4. Attract better patients with a "refund package": Refund or "Pregnancy Guarantee™" packages offer enhanced up-front fees for IVF to selected qualifying patients who receive a rebate if a pregnancy is not attained. Qualifying patients necessarily includes only more favorable patients, and excludes those representing more difficult medical challenges. From a statistics perspective this type of program ensures an enrichment in favorable patients and leads almost automatically to "better" success rates. IVF centers which have a substantial fraction of their patients involved in refund programs are virtually guaranteed to manifest higher average "success rates" than those with fewer such patients or which do not offer refund programs at all.  This apparent improvement in "success rates" when refund programs are prominent is, of course, attained without producing a true improvement in the quality of care provided to anyone.

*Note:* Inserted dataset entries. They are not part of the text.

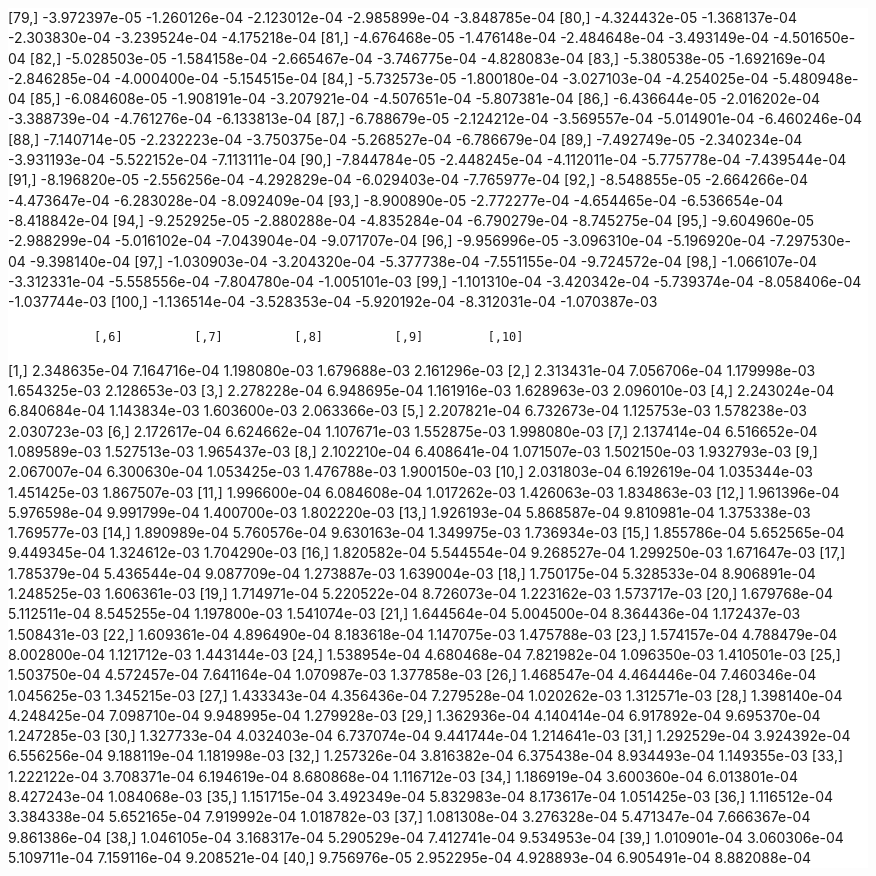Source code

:  [79,] -3.972397e-05 -1.260126e-04 -2.123012e-04 -2.985899e-04 -3.848785e-04
 [80,] -4.324432e-05 -1.368137e-04 -2.303830e-04 -3.239524e-04 -4.175218e-04
 [81,] -4.676468e-05 -1.476148e-04 -2.484648e-04 -3.493149e-04 -4.501650e-04
 [82,] -5.028503e-05 -1.584158e-04 -2.665467e-04 -3.746775e-04 -4.828083e-04
 [83,] -5.380538e-05 -1.692169e-04 -2.846285e-04 -4.000400e-04 -5.154515e-04
 [84,] -5.732573e-05 -1.800180e-04 -3.027103e-04 -4.254025e-04 -5.480948e-04
 [85,] -6.084608e-05 -1.908191e-04 -3.207921e-04 -4.507651e-04 -5.807381e-04
 [86,] -6.436644e-05 -2.016202e-04 -3.388739e-04 -4.761276e-04 -6.133813e-04
 [87,] -6.788679e-05 -2.124212e-04 -3.569557e-04 -5.014901e-04 -6.460246e-04
 [88,] -7.140714e-05 -2.232223e-04 -3.750375e-04 -5.268527e-04 -6.786679e-04
 [89,] -7.492749e-05 -2.340234e-04 -3.931193e-04 -5.522152e-04 -7.113111e-04
 [90,] -7.844784e-05 -2.448245e-04 -4.112011e-04 -5.775778e-04 -7.439544e-04
 [91,] -8.196820e-05 -2.556256e-04 -4.292829e-04 -6.029403e-04 -7.765977e-04
 [92,] -8.548855e-05 -2.664266e-04 -4.473647e-04 -6.283028e-04 -8.092409e-04
 [93,] -8.900890e-05 -2.772277e-04 -4.654465e-04 -6.536654e-04 -8.418842e-04
 [94,] -9.252925e-05 -2.880288e-04 -4.835284e-04 -6.790279e-04 -8.745275e-04
 [95,] -9.604960e-05 -2.988299e-04 -5.016102e-04 -7.043904e-04 -9.071707e-04
 [96,] -9.956996e-05 -3.096310e-04 -5.196920e-04 -7.297530e-04 -9.398140e-04
 [97,] -1.030903e-04 -3.204320e-04 -5.377738e-04 -7.551155e-04 -9.724572e-04
 [98,] -1.066107e-04 -3.312331e-04 -5.558556e-04 -7.804780e-04 -1.005101e-03
 [99,] -1.101310e-04 -3.420342e-04 -5.739374e-04 -8.058406e-04 -1.037744e-03
[100,] -1.136514e-04 -3.528353e-04 -5.920192e-04 -8.312031e-04 -1.070387e-03

                [,6]          [,7]          [,8]          [,9]         [,10]
  [1,]  2.348635e-04  7.164716e-04  1.198080e-03  1.679688e-03  2.161296e-03
  [2,]  2.313431e-04  7.056706e-04  1.179998e-03  1.654325e-03  2.128653e-03
  [3,]  2.278228e-04  6.948695e-04  1.161916e-03  1.628963e-03  2.096010e-03
  [4,]  2.243024e-04  6.840684e-04  1.143834e-03  1.603600e-03  2.063366e-03
  [5,]  2.207821e-04  6.732673e-04  1.125753e-03  1.578238e-03  2.030723e-03
  [6,]  2.172617e-04  6.624662e-04  1.107671e-03  1.552875e-03  1.998080e-03
  [7,]  2.137414e-04  6.516652e-04  1.089589e-03  1.527513e-03  1.965437e-03
  [8,]  2.102210e-04  6.408641e-04  1.071507e-03  1.502150e-03  1.932793e-03
  [9,]  2.067007e-04  6.300630e-04  1.053425e-03  1.476788e-03  1.900150e-03
 [10,]  2.031803e-04  6.192619e-04  1.035344e-03  1.451425e-03  1.867507e-03
 [11,]  1.996600e-04  6.084608e-04  1.017262e-03  1.426063e-03  1.834863e-03
 [12,]  1.961396e-04  5.976598e-04  9.991799e-04  1.400700e-03  1.802220e-03
 [13,]  1.926193e-04  5.868587e-04  9.810981e-04  1.375338e-03  1.769577e-03
 [14,]  1.890989e-04  5.760576e-04  9.630163e-04  1.349975e-03  1.736934e-03
 [15,]  1.855786e-04  5.652565e-04  9.449345e-04  1.324612e-03  1.704290e-03
 [16,]  1.820582e-04  5.544554e-04  9.268527e-04  1.299250e-03  1.671647e-03
 [17,]  1.785379e-04  5.436544e-04  9.087709e-04  1.273887e-03  1.639004e-03
 [18,]  1.750175e-04  5.328533e-04  8.906891e-04  1.248525e-03  1.606361e-03
 [19,]  1.714971e-04  5.220522e-04  8.726073e-04  1.223162e-03  1.573717e-03
 [20,]  1.679768e-04  5.112511e-04  8.545255e-04  1.197800e-03  1.541074e-03
 [21,]  1.644564e-04  5.004500e-04  8.364436e-04  1.172437e-03  1.508431e-03
 [22,]  1.609361e-04  4.896490e-04  8.183618e-04  1.147075e-03  1.475788e-03
 [23,]  1.574157e-04  4.788479e-04  8.002800e-04  1.121712e-03  1.443144e-03
 [24,]  1.538954e-04  4.680468e-04  7.821982e-04  1.096350e-03  1.410501e-03
 [25,]  1.503750e-04  4.572457e-04  7.641164e-04  1.070987e-03  1.377858e-03
 [26,]  1.468547e-04  4.464446e-04  7.460346e-04  1.045625e-03  1.345215e-03
 [27,]  1.433343e-04  4.356436e-04  7.279528e-04  1.020262e-03  1.312571e-03
 [28,]  1.398140e-04  4.248425e-04  7.098710e-04  9.948995e-04  1.279928e-03
 [29,]  1.362936e-04  4.140414e-04  6.917892e-04  9.695370e-04  1.247285e-03
 [30,]  1.327733e-04  4.032403e-04  6.737074e-04  9.441744e-04  1.214641e-03
 [31,]  1.292529e-04  3.924392e-04  6.556256e-04  9.188119e-04  1.181998e-03
 [32,]  1.257326e-04  3.816382e-04  6.375438e-04  8.934493e-04  1.149355e-03
 [33,]  1.222122e-04  3.708371e-04  6.194619e-04  8.680868e-04  1.116712e-03
 [34,]  1.186919e-04  3.600360e-04  6.013801e-04  8.427243e-04  1.084068e-03
 [35,]  1.151715e-04  3.492349e-04  5.832983e-04  8.173617e-04  1.051425e-03
 [36,]  1.116512e-04  3.384338e-04  5.652165e-04  7.919992e-04  1.018782e-03
 [37,]  1.081308e-04  3.276328e-04  5.471347e-04  7.666367e-04  9.861386e-04
 [38,]  1.046105e-04  3.168317e-04  5.290529e-04  7.412741e-04  9.534953e-04
 [39,]  1.010901e-04  3.060306e-04  5.109711e-04  7.159116e-04  9.208521e-04
 [40,]  9.756976e-05  2.952295e-04  4.928893e-04  6.905491e-04  8.882088e-04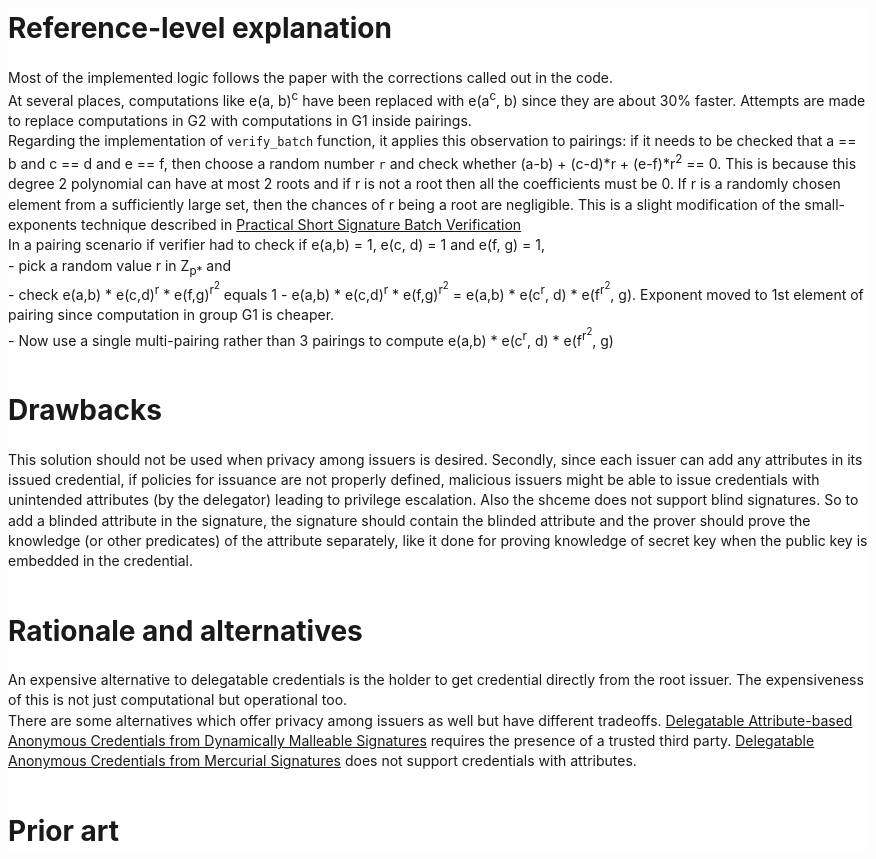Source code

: # Reference-level explanation
[reference-level-explanation]: #reference-level-explanation

Most of the implemented logic follows the paper with the corrections called out
in the code.  
At several places, computations like e(a, b)<sup>c</sup> have been replaced with
e(a<sup>c</sup>, b) since they are about 30% faster. Attempts are made to
replace computations in G2 with computations in G1 inside pairings.  
Regarding the implementation of `verify_batch` function, it applies this
observation to pairings: if it needs to be checked that a == b and c == d and e
== f, then choose a random number `r` and check whether (a-b) + (c-d)\*r +
(e-f)\*r<sup>2</sup> == 0. This is because this degree 2 polynomial can have at
most 2 roots and if r is not a root then all the coefficients must be 0. If r is
a randomly chosen element from a sufficiently large set, then the chances of r
being a root are negligible. This is a slight modification of the small-exponents technique 
described in [Practical Short Signature Batch Verification](https://eprint.iacr.org/2008/015)  
In a pairing scenario if verifier had to check if e(a,b) = 1, e(c, d) = 1 and e(f, g) = 1,   
    - pick a random value r in Z<sub>p\*</sub> and  
    - check e(a,b) \* e(c,d)<sup>r</sup> \* e(f,g)<sup>r<sup>2</sup></sup> equals 1 - e(a,b) \* e(c,d)<sup>r</sup> \* e(f,g)<sup>r<sup>2</sup></sup> = e(a,b) \*
    e(c<sup>r</sup>, d) \* e(f<sup>r<sup>2</sup></sup>, g). Exponent moved to 1st element of pairing since computation in group G1 is cheaper.   
    - Now use a single multi-pairing rather than 3 pairings to compute e(a,b) \*
    e(c<sup>r</sup>, d) \* e(f<sup>r<sup>2</sup></sup>, g)   


# Drawbacks
[drawbacks]: #drawbacks

This solution should not be used when privacy among issuers is desired. Secondly,
since each issuer can add any attributes in its issued credential, if policies
for issuance are not properly defined, malicious issuers might be able to issue
credentials with unintended attributes (by the delegator) leading to privilege
escalation. Also the shceme does not support blind signatures. So to add a blinded attribute in the signature, the signature should contain the blinded attribute and the prover should prove the knowledge (or other predicates) of the attribute separately, like it done for proving knowledge of secret key when the public key is embedded in the credential.

# Rationale and alternatives
[alternatives]: #alternatives

An expensive alternative to delegatable credentials is the holder to get
credential directly from the root issuer. The expensiveness of this is not just
computational but operational too.  
There are some alternatives which offer privacy among issuers as well but have
different tradeoffs. [Delegatable Attribute-based Anonymous Credentials from
Dynamically Malleable Signatures](https://eprint.iacr.org/2018/340) requires
the presence of a trusted third party. [Delegatable Anonymous Credentials from
Mercurial Signatures](https://eprint.iacr.org/2018/923) does not support
credentials with attributes.


# Prior art
[prior-art]: #prior-art


[summary]: #summary
[motivation]: #motivation
[guide-level-explanation]: #guide-level-explanation
[unresolved]: #unresolved-questions
[changelog]: #changelog
[^1]: [Structure-Preserving Cryptography](https://www.iacr.org/archive/asiacrypt2015/94520356/94520356.pdf)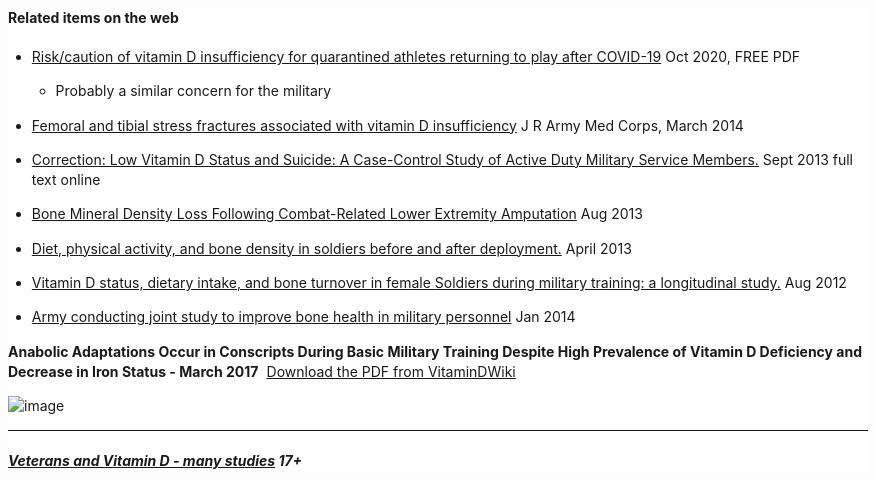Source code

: #### Related items on the web

* [Risk/caution of vitamin D insufficiency for quarantined athletes returning to play after COVID-19](https://europepmc.org/article/MED/33178445) Oct 2020, FREE PDF

   * Probably a similar concern for the military

* [Femoral and tibial stress fractures associated with vitamin D insufficiency](http://www.ncbi.nlm.nih.gov/pubmed/24109098) J R Army Med Corps, March 2014

* [Correction: Low Vitamin D Status and Suicide: A Case-Control Study of Active Duty Military Service Members.](http://www.ncbi.nlm.nih.gov/pubmed/24086215) Sept 2013 full text online

* [Bone Mineral Density Loss Following Combat-Related Lower Extremity Amputation](http://www.ncbi.nlm.nih.gov/pubmed/23912861) Aug 2013

* [Diet, physical activity, and bone density in soldiers before and after deployment.](http://www.ncbi.nlm.nih.gov/pubmed/23584905) April 2013

* [Vitamin D status, dietary intake, and bone turnover in female Soldiers during military training: a longitudinal study.](http://www.ncbi.nlm.nih.gov/pubmed/22866974) Aug 2012

* [Army conducting joint study to improve bone health in military personnel](http://www.army.mil/article/117830/Army_conducting_joint_study_to_improve_bone_health_in_military_personnel/) Jan 2014

 **Anabolic Adaptations Occur in Conscripts During Basic Military Training Despite High Prevalence of Vitamin D Deficiency and Decrease in Iron Status - March 2017**  <i class="fas fa-file-pdf" style="margin-right: 0.3em;"></i><a href="https://d378j1rmrlek7x.cloudfront.net/attachments/pdf/anabolic-adaptations.pdf">Download the PDF from VitaminDWiki</a>

<img src="https://d378j1rmrlek7x.cloudfront.net/attachments/jpeg/military-25-weeks.jpg" alt="image" width="500">

---

##### [Veterans and Vitamin D - many studies](/tags/veterans-and-vitamin-d-many-studies.html) 17+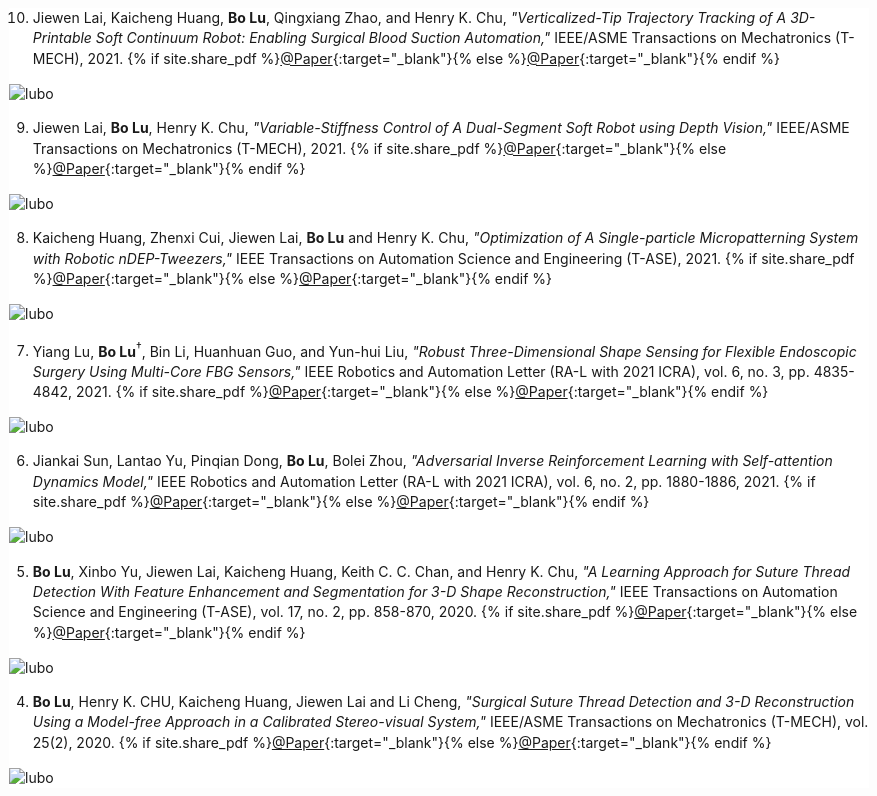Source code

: 10. Jiewen Lai, Kaicheng Huang, **Bo Lu**, Qingxiang Zhao, and Henry K. Chu, *"Verticalized-Tip Trajectory Tracking of A 3D-Printable Soft Continuum Robot: Enabling Surgical Blood Suction Automation,"* IEEE/ASME Transactions on Mechatronics (T-MECH), 2021.
{% if site.share_pdf %}[@Paper]({{site.url}}/public/doc/ijmrcas_2020_collaborative.pdf){:target="_blank"}{% else %}[@Paper](https://ieeexplore.ieee.org/document/9462388){:target="_blank"}{% endif %}
<img src="/public/image/publication/tmech_summary.jpg" alt="lubo" style="width:38rem;" align="center"/> 

9. Jiewen Lai, **Bo Lu**, Henry K. Chu, *"Variable-Stiffness Control of A Dual-Segment Soft Robot using Depth Vision,"* IEEE/ASME Transactions on Mechatronics (T-MECH), 2021.
{% if site.share_pdf %}[@Paper]({{site.url}}/public/doc/ijmrcas_2020_collaborative.pdf){:target="_blank"}{% else %}[@Paper](https://ieeexplore.ieee.org/abstract/document/9427246?casa_token=ZFtYxkyxoJYAAAAA:Zs1ZLiGJCSGBIeYVTHTnoPQIDJkGvT4j2by78jt_acxYnZYgvexQFGHWOn5a3wJ0zitboL0kgA){:target="_blank"}{% endif %}
<img src="/public/image/publication/tmech_robot_sam_2021.jpg" alt="lubo" style="width:38rem;" align="center"/> 

8. Kaicheng Huang, Zhenxi Cui, Jiewen Lai, **Bo Lu** and Henry K. Chu, *"Optimization of A Single-particle Micropatterning System with Robotic nDEP-Tweezers,"* IEEE Transactions on Automation Science and Engineering (T-ASE), 2021.
{% if site.share_pdf %}[@Paper]({{site.url}}/public/doc/ijmrcas_2020_collaborative.pdf){:target="_blank"}{% else %}[@Paper](https://ieeexplore.ieee.org/document/9377561){:target="_blank"}{% endif %}
<img src="/public/image/publication/2020-TASE-Patterning.jpg" alt="lubo" style="width:38rem;" align="center"/> 

7. Yiang Lu, **Bo Lu**<sup>&dagger;</sup>, Bin Li, Huanhuan Guo, and Yun-hui Liu, *"Robust Three-Dimensional Shape Sensing for Flexible Endoscopic Surgery Using Multi-Core FBG Sensors,"* IEEE Robotics and Automation Letter (RA-L with 2021 ICRA), vol. 6, no. 3, pp. 4835-4842, 2021. 
{% if site.share_pdf %}[@Paper]({{site.url}}/public/doc/ijmrcas_2020_collaborative.pdf){:target="_blank"}{% else %}[@Paper](https://ieeexplore.ieee.org/document/9381600){:target="_blank"}{% endif %}
<img src="/public/image/publication/FBG_sensing_2021RAL.jpg" alt="lubo" style="width:38rem;" align="center"/> 

6. Jiankai Sun, Lantao Yu, Pinqian Dong, **Bo Lu**, Bolei Zhou, *"Adversarial Inverse Reinforcement Learning with Self-attention Dynamics Model,"* IEEE Robotics and Automation Letter (RA-L with 2021 ICRA), vol. 6, no. 2, pp. 1880-1886, 2021.
{% if site.share_pdf %}[@Paper]({{site.url}}/public/doc/ijmrcas_2020_collaborative.pdf){:target="_blank"}{% else %}[@Paper](https://ieeexplore.ieee.org/document/9361118){:target="_blank"}{% endif %}
<img src="/public/image/publication/Learning_2021RAL.jpg" alt="lubo" style="width:38rem;" align="center"/> 

5. **Bo Lu**, Xinbo Yu, Jiewen Lai, Kaicheng Huang, Keith C. C. Chan, and  Henry K. Chu, *"A Learning Approach for Suture Thread Detection With Feature Enhancement and Segmentation for 3-D Shape Reconstruction,"* IEEE Transactions on Automation Science and Engineering (T-ASE), vol. 17, no. 2, pp. 858-870, 2020.
{% if site.share_pdf %}[@Paper]({{site.url}}/public/doc/ijmrcas_2020_collaborative.pdf){:target="_blank"}{% else %}[@Paper](https://ieeexplore.ieee.org/abstract/document/8913674){:target="_blank"}{% endif %}  
<img src="/public/image/publication/2020_TASE_workflow.jpg" alt="lubo" style="width:38rem;" align="center"/>


4. **Bo Lu**, Henry K. CHU, Kaicheng Huang, Jiewen Lai and Li Cheng, *"Surgical Suture Thread Detection and 3-D Reconstruction Using a Model-free Approach in a Calibrated Stereo-visual System,"* IEEE/ASME Transactions on Mechatronics (T-MECH), vol. 25(2), 2020.
{% if site.share_pdf %}[@Paper]({{site.url}}/public/doc/ijmrcas_2020_collaborative.pdf){:target="_blank"}{% else %}[@Paper](https://ieeexplore.ieee.org/abstract/document/8845606){:target="_blank"}{% endif %}  
<img src="/public/image/publication/2019_TMECH_workflow1.png" alt="lubo" style="width:38rem;" align="center"/>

In concluding this supplement, we would like to express our respect for the integrity of those many physicians in the IVF field who have resisted the extremely strong pressures to modify their programs and policies to optimize apparent "success rates". Predictably, but unfortunately, these pressures have influenced the actions of some other IVF centers very heavily. We once again refer readers to our earlier article with its recommendations for a sound approach to selection of an IVF center. The strategy described there is also effective for identifying high quality physicians and organizations to meet other health needs. Simple formulas, and the reliance on statistics, cannot achieve the desired goals. A system unsound in principle can not, and should not, be relied upon in practice.